Double type problem in C

Double variables just don't have that much precision. If you need numbers that are that fine-tuned, you need to look for an "arbitrary/multiple precision" library - something like GMP http://gmplib.org/

Hope this helps.

Thanks to your support.

I need Clarity of answer like only 51.2 ..

Input : 51.2 i was given , But compiler take it as a 51.200000006.
For the next time, 51.200000001

After comparing these values its not equal . But it should be equal ...

Hope everyone understand my problem,

Actually i want to skip that much of accuracy.

Made this in a hurry, but it should work. Requires the math header. Basically you take the numbers you want to compare, multiply them by 10 to the power of your precision, trim them by casting to int, do your comparison, and your done.

inline int CompareDoubles(double A, double B, int Precision) {

  int a = (int)(A * pow(10, Precision));
  int b = (int)(B * pow(10, Precision));

  if (a > b) 
    return 1;
  else if (a == b)
    return 0;
  else
    return -1;
}

So using your example, here is the usage.

int main()
{
  double g = 51.200000000000007;
  double h = 51.200000000000001;

  if(CompareDoubles(g,h,1) > 0) // This will only compare "51.2", ignoring the rest
    printf("%lf",h);

  g=g;
  h=h;

  printf("%lf",g);

  return 0;
}

Thanks NIGHTS, But my problem is like below two values should matches ....
Is there any header files wants to include. like float.h ..

i m working with gcc compiler , eclipse c editor,, Is it necessary to move other compiler...

double g =  9.5999999999999;
	double h =  9.6000000000001;

Oops, your right. Sorry about that. Here you go...
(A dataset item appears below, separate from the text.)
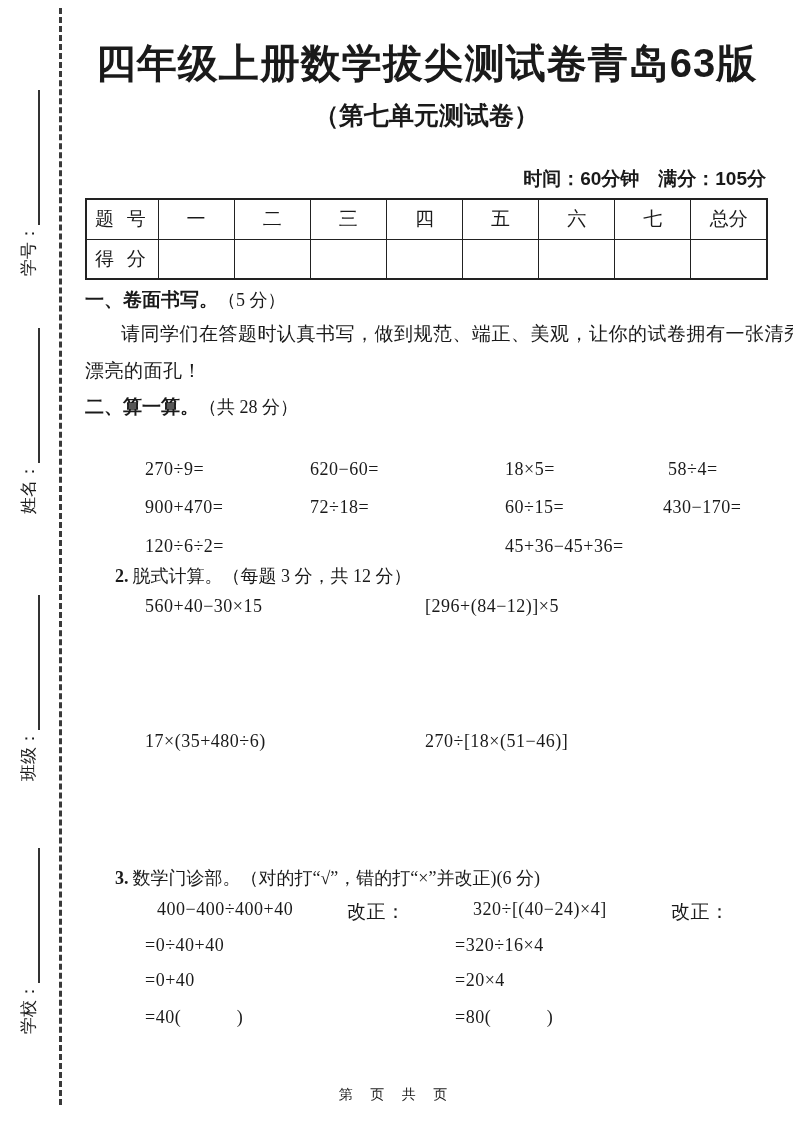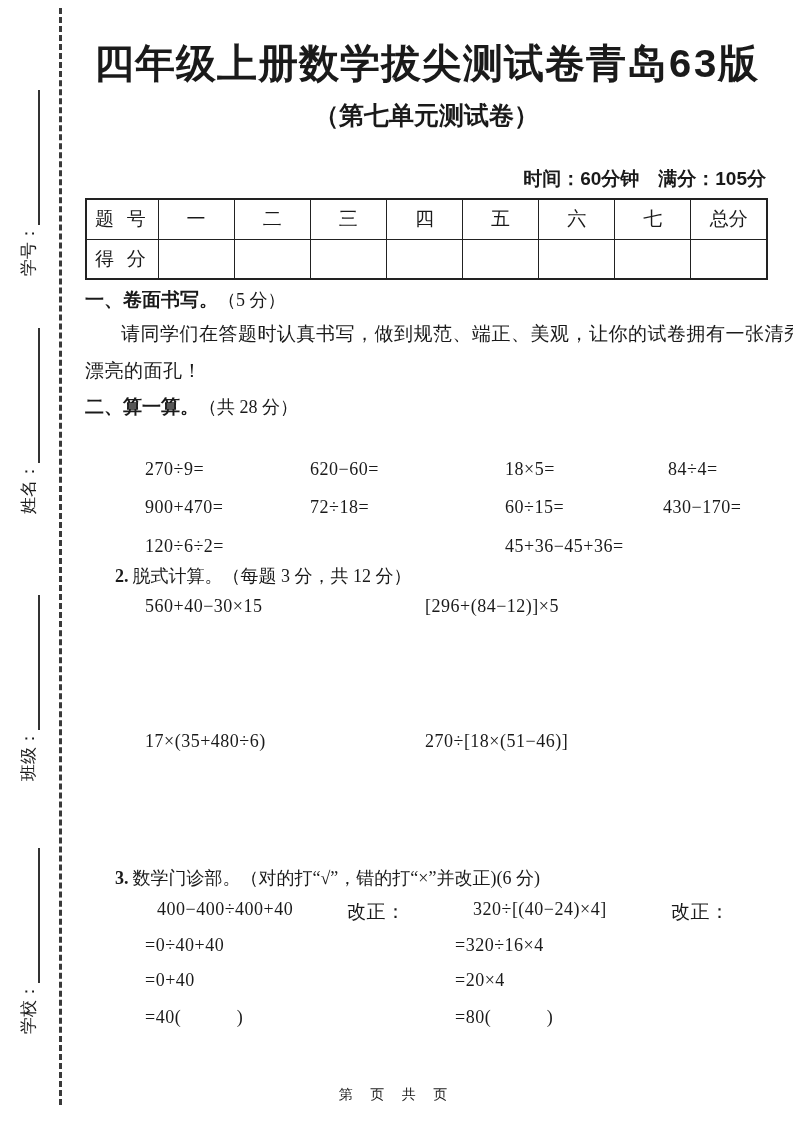"四年级上册数学拔尖测试卷青岛63版" .title { font-family: Liberation Mono, monospace -> Liberation Sans, sans-serif }
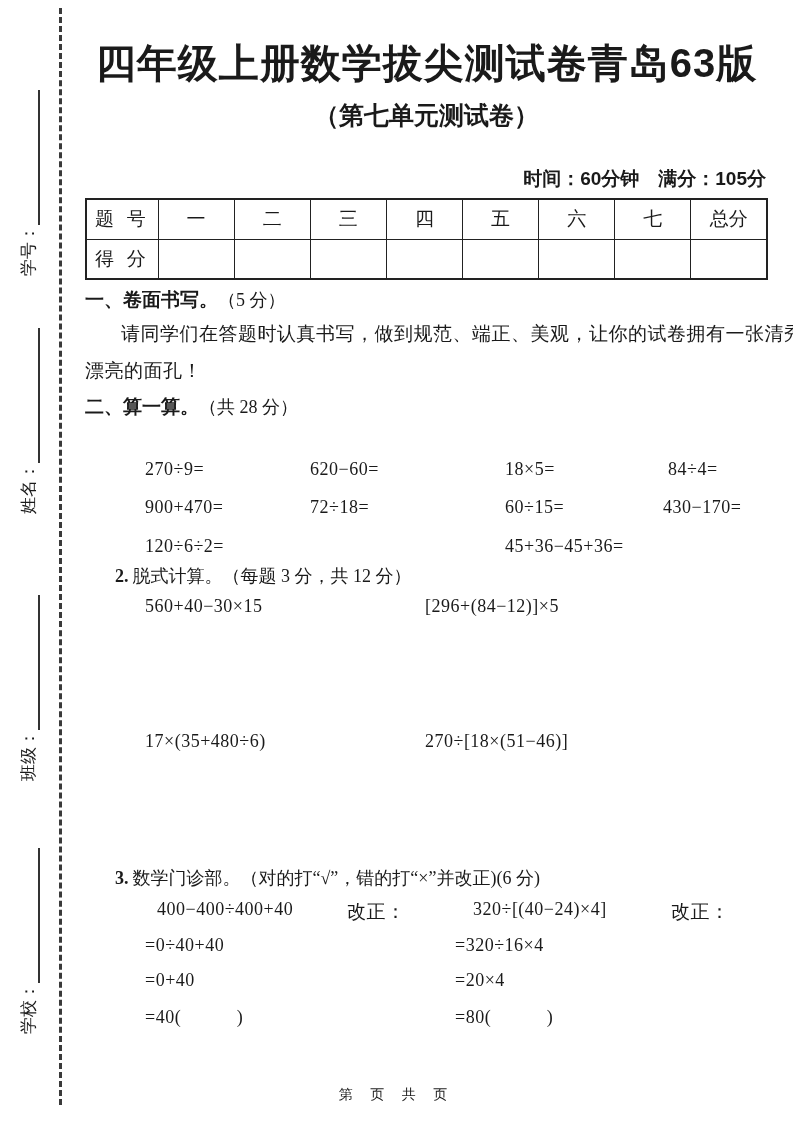"84÷4=" div.abs { text: 84 -> 58 }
inline int CompareDoubles(double A, double B, int Precision) {

  int a = (int)round(A * pow(10, Precision));
  int b = (int)round(B * pow(10, Precision));

  if (a > b) 
    return 1;
  else if (a == b)
    return 0;
  else
    return -1;
}

So now, before truncating the end digits, it will round the numbers to the nearest given precision. That should work, right?